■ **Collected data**
= = = = = = =
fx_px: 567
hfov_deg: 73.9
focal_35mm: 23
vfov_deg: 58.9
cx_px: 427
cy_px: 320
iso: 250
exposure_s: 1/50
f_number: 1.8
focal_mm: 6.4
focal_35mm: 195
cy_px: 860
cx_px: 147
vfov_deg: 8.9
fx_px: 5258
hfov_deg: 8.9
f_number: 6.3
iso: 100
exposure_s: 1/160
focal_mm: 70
= = = = = = =
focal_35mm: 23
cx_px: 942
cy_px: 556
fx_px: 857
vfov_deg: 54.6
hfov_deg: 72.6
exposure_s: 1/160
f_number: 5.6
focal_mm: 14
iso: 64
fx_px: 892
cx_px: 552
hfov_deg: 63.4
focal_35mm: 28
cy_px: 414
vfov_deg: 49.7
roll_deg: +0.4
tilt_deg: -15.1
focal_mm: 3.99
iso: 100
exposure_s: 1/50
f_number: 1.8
= = = = = = =
■ **Work to be completed**
Set down, exactly as they stand above, the lines starting with the line with "hfov_deg: 73.9" and going on through the line with "focal_mm: 70", and no others.

■ **Result for this task**
hfov_deg: 73.9
focal_35mm: 23
vfov_deg: 58.9
cx_px: 427
cy_px: 320
iso: 250
exposure_s: 1/50
f_number: 1.8
focal_mm: 6.4
focal_35mm: 195
cy_px: 860
cx_px: 147
vfov_deg: 8.9
fx_px: 5258
hfov_deg: 8.9
f_number: 6.3
iso: 100
exposure_s: 1/160
focal_mm: 70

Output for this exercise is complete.